With new children being born, running away, dropping out of high school and committing murder every year, it's not a static problem to analyze. But however the numbers are run, single motherhood is a societal nuclear bomb.
Never mind my earlier restraint. Don't lecture women about motherhood, something YOU have not attempted. Fuck off.
Even in liberals' fevered nightmares, predatory mortgage dealers, oil speculators and Ken Lay could never do as much harm to their fellow human beings as single mothers do to their own children, to say nothing of society at large.
You know it's just on the tip of her tongue to talk about dirty sluts who couldn't keep their legs shut.

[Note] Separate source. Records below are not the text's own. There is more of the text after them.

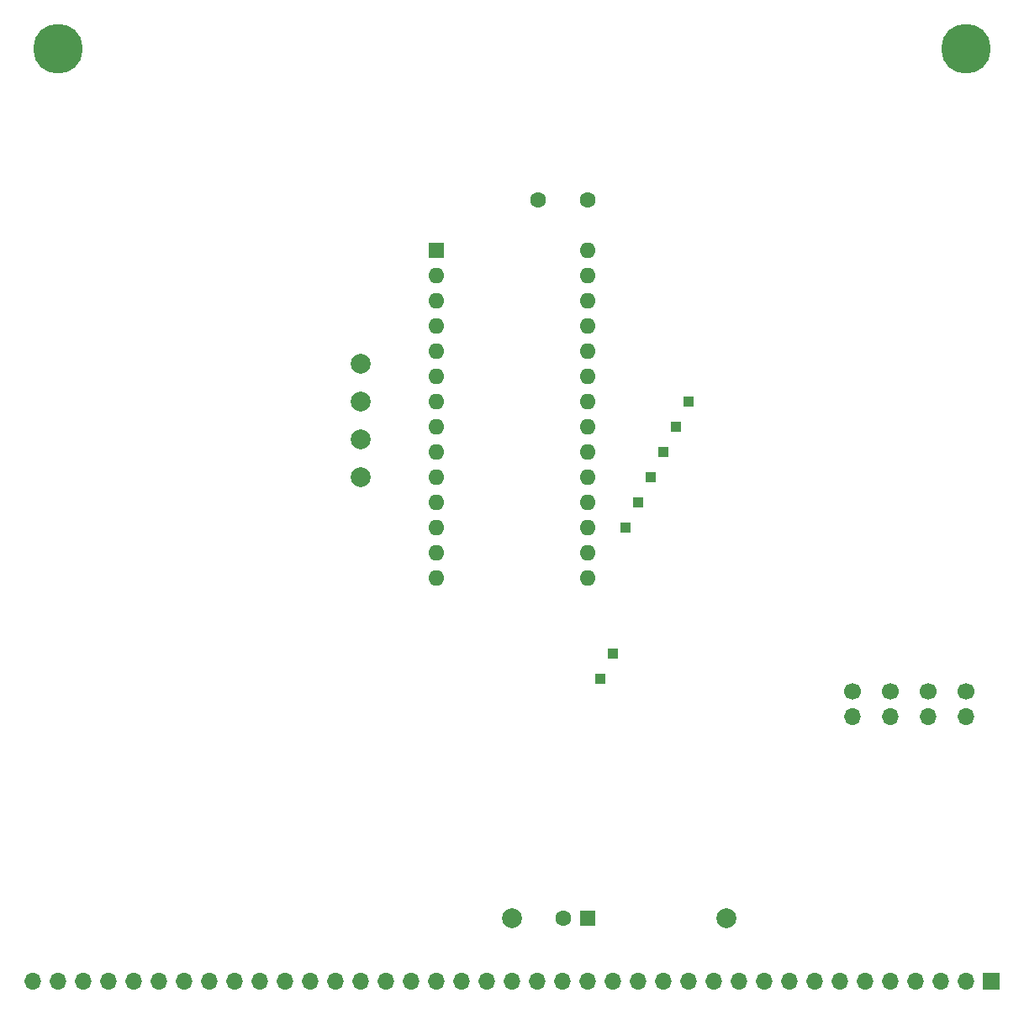
<source format=gts>
G04 #@! TF.GenerationSoftware,KiCad,Pcbnew,(5.1.9)-1*
G04 #@! TF.CreationDate,2025-02-21T20:03:25+11:00*
G04 #@! TF.ProjectId,RC1802  Integer Math Coprocessor,52433138-3032-4202-9049-6e7465676572,A*
G04 #@! TF.SameCoordinates,Original*
G04 #@! TF.FileFunction,Soldermask,Top*
G04 #@! TF.FilePolarity,Negative*
%FSLAX46Y46*%
G04 Gerber Fmt 4.6, Leading zero omitted, Abs format (unit mm)*
G04 Created by KiCad (PCBNEW (5.1.9)-1) date 2025-02-21 20:03:25*
%MOMM*%
%LPD*%
G01*
G04 APERTURE LIST*
%ADD10O,1.700000X1.700000*%
%ADD11C,1.700000*%
%ADD12C,2.000000*%
%ADD13R,1.000000X1.000000*%
%ADD14O,1.600000X1.600000*%
%ADD15R,1.600000X1.600000*%
%ADD16R,1.700000X1.700000*%
%ADD17C,1.600000*%
%ADD18C,5.000000*%
G04 APERTURE END LIST*
D10*
X198120000Y-109220000D03*
D11*
X198120000Y-106680000D03*
D10*
X201930000Y-109220000D03*
D11*
X201930000Y-106680000D03*
D10*
X194310000Y-109220000D03*
D11*
X194310000Y-106680000D03*
X190500000Y-106680000D03*
D10*
X190500000Y-109220000D03*
D12*
X140970000Y-85090000D03*
X140970000Y-77470000D03*
X140970000Y-81280000D03*
X140970000Y-73660000D03*
X156210000Y-129540000D03*
X177800000Y-129540000D03*
D13*
X173990000Y-77470000D03*
X172720000Y-80010000D03*
X171450000Y-82550000D03*
X170180000Y-85090000D03*
X168910000Y-87630000D03*
X167640000Y-90170000D03*
X166370000Y-102870000D03*
X165100000Y-105410000D03*
D14*
X163830000Y-62230000D03*
X148590000Y-95250000D03*
X163830000Y-64770000D03*
X148590000Y-92710000D03*
X163830000Y-67310000D03*
X148590000Y-90170000D03*
X163830000Y-69850000D03*
X148590000Y-87630000D03*
X163830000Y-72390000D03*
X148590000Y-85090000D03*
X163830000Y-74930000D03*
X148590000Y-82550000D03*
X163830000Y-77470000D03*
X148590000Y-80010000D03*
X163830000Y-80010000D03*
X148590000Y-77470000D03*
X163830000Y-82550000D03*
X148590000Y-74930000D03*
X163830000Y-85090000D03*
X148590000Y-72390000D03*
X163830000Y-87630000D03*
X148590000Y-69850000D03*
X163830000Y-90170000D03*
X148590000Y-67310000D03*
X163830000Y-92710000D03*
X148590000Y-64770000D03*
X163830000Y-95250000D03*
D15*
X148590000Y-62230000D03*
D10*
X107950000Y-135890000D03*
X110490000Y-135890000D03*
X113030000Y-135890000D03*
X115570000Y-135890000D03*
X118110000Y-135890000D03*
X120650000Y-135890000D03*
X123190000Y-135890000D03*
X125730000Y-135890000D03*
X128270000Y-135890000D03*
X130810000Y-135890000D03*
X133350000Y-135890000D03*
X135890000Y-135890000D03*
X138430000Y-135890000D03*
X140970000Y-135890000D03*
X143510000Y-135890000D03*
X146050000Y-135890000D03*
X148590000Y-135890000D03*
X151130000Y-135890000D03*
X153670000Y-135890000D03*
X156210000Y-135890000D03*
X158750000Y-135890000D03*
X161290000Y-135890000D03*
X163830000Y-135890000D03*
X166370000Y-135890000D03*
X168910000Y-135890000D03*
X171450000Y-135890000D03*
X173990000Y-135890000D03*
X176530000Y-135890000D03*
X179070000Y-135890000D03*
X181610000Y-135890000D03*
X184150000Y-135890000D03*
X186690000Y-135890000D03*
X189230000Y-135890000D03*
X191770000Y-135890000D03*
X194310000Y-135890000D03*
X196850000Y-135890000D03*
X199390000Y-135890000D03*
X201930000Y-135890000D03*
D16*
X204470000Y-135890000D03*
D17*
X161330000Y-129540000D03*
D15*
X163830000Y-129540000D03*
D18*
X201930000Y-41910000D03*
X110490000Y-41910000D03*
D17*
X158830000Y-57150000D03*
X163830000Y-57150000D03*
M02*

</source>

I'm a single mother. Not by choice. I'm a single mother because my combat veteran husband (3 times for global war on terror) decided after seven months in Afghanistan that he didn't want to be married anymore. No counseling, no pleas, no working on it - just a divorce. Of course, I'm sure Ms. Coulter would pin the blame on me being an uppity feminist bitch. I'm over here, separated from my toddler for a year, because it's for the best, financially. I'm lucky that I have this opportunity to get ahead, to have a cushion to make the transition easier. A lot of women don't have that.
Of course, it's always easier to throw a stone than offer some help.